# Neural Networks

We’ll be tackling non-linear classification now. We’ve already discussed the usage of kernels for such classification. However, domain knowledge is required for selecting a proper kernel for the given situation, which limits the applications.

Neural networks, on the other hand, act as *universal function approximators* which do not require as much domain knowledge.

In general, a series of mappings are used to obtain the desired results.

\[x\xrightarrow{f}y\xrightarrow{g}z\xrightarrow{h}\{c_1, \ldots c_k\}\]

## Activation Functions

\[f(x) = g(w^Tx)\]Here, $g$ is called the *Activation function*. Some examples of activation functions are:

- Sigmoid
- Tanh
- Linear
- ReLU: $\max(0,s)$
- Softplus: $\log(1+e^s)$, is the “differentiable version” of ReLU

The problem with sigmoid and tanh is that, their values are limited. ReLU and Softplus do not have this problem.

## VC Dimensions

The cardinality of the largest set of points that $f(w)$ can **shatter** is its VC Dimension. A function is said to shatter a given set of points if, for all assignments of labels to those points there exists a $w$ such that $f_w$ perfectly evaluates the set.

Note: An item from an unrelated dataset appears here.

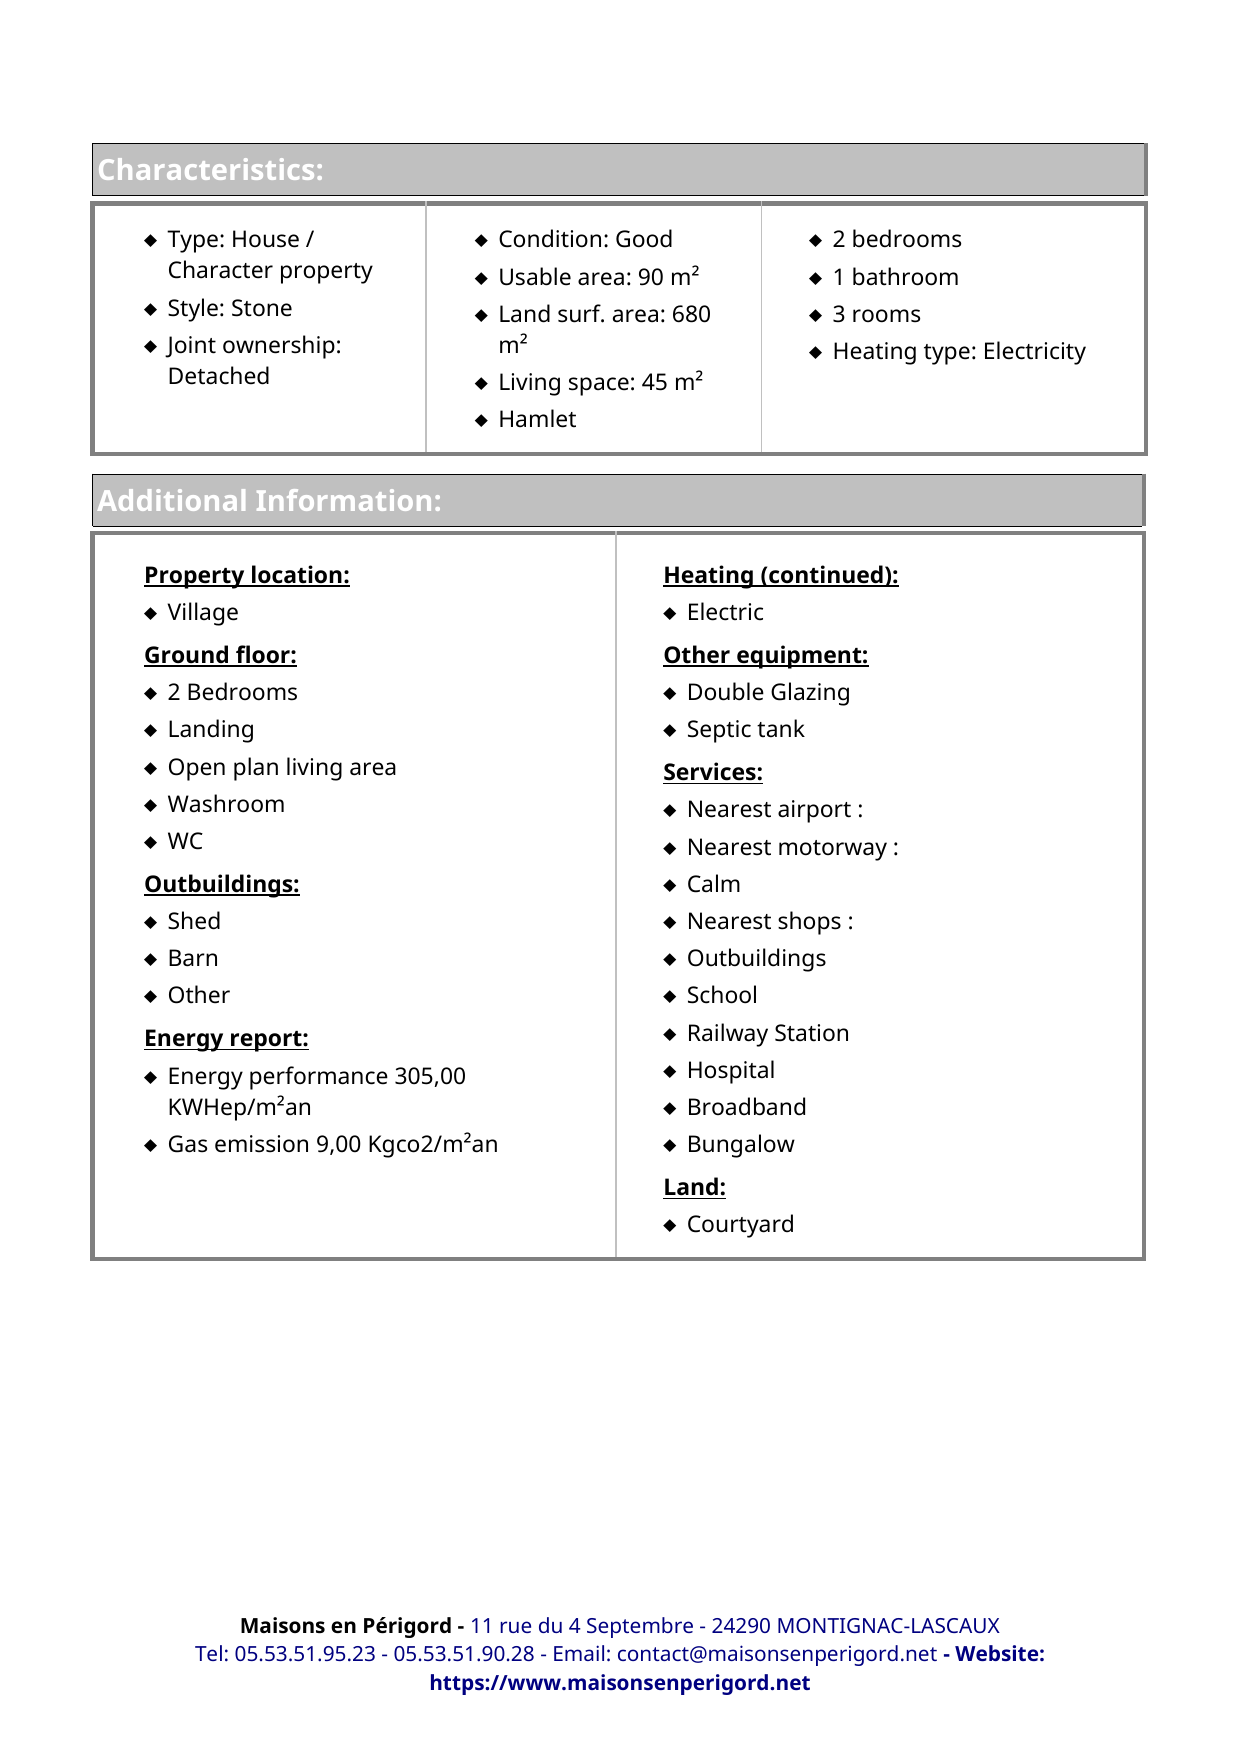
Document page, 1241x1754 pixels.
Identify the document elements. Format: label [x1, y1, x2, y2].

table_header [89, 474, 1152, 1262]
table_header [89, 137, 1152, 456]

The VC Dimensions of a linear separator in $\mathcal{R}^2$ is 3.

The VC dimensions of a threshold classifier in $\mathcal{R}$ is 1.

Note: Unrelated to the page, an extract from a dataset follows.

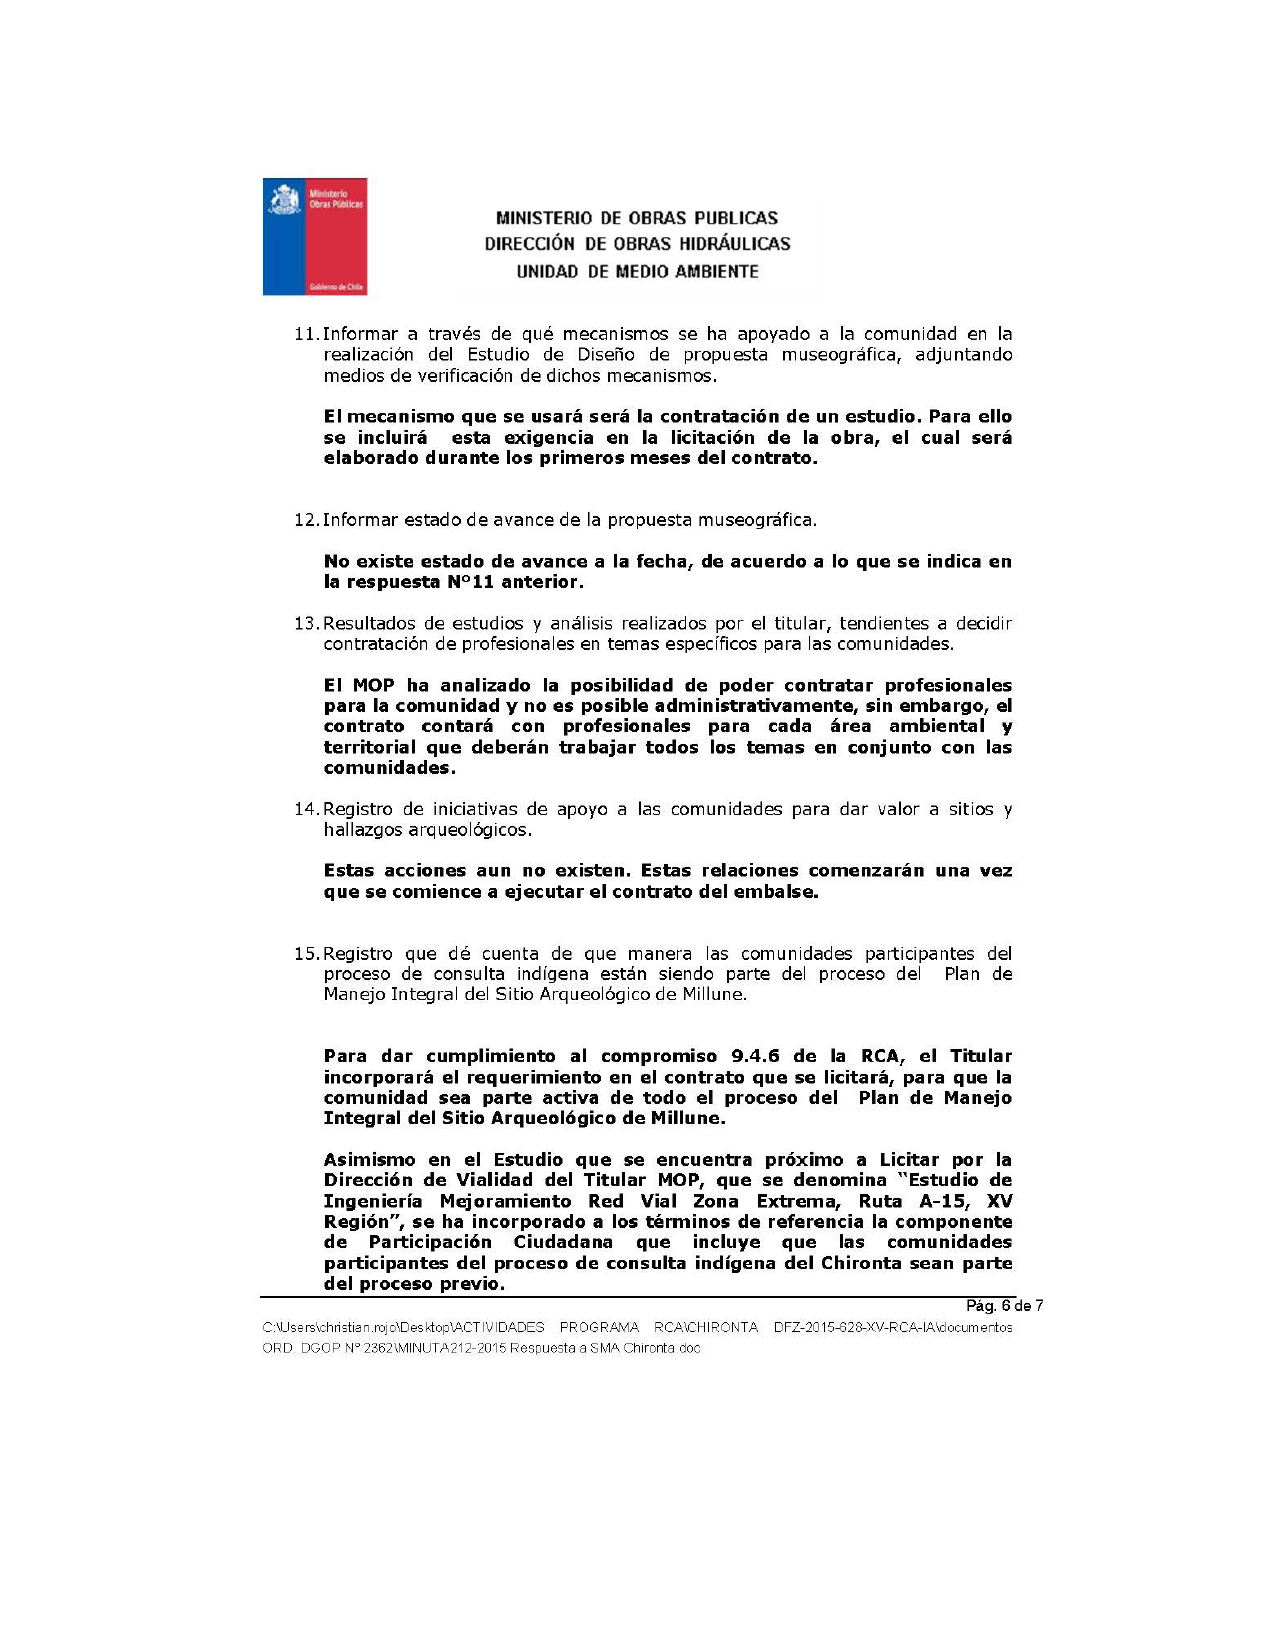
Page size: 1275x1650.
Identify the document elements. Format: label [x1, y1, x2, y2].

## Designing Neural Networks

Neural networks have great expressive power owing to:

- Non linearity of the activation functions
- Cascaded non-linear activation functions

There are four main design choices that are to be considered while coding up a neural network. These are:

- Input Layer
- Number of Hidden layers and number of nodes per hidden layer
- Output layer
- Loss function

Do note that the activations at the hidden layers are not visible, even during training.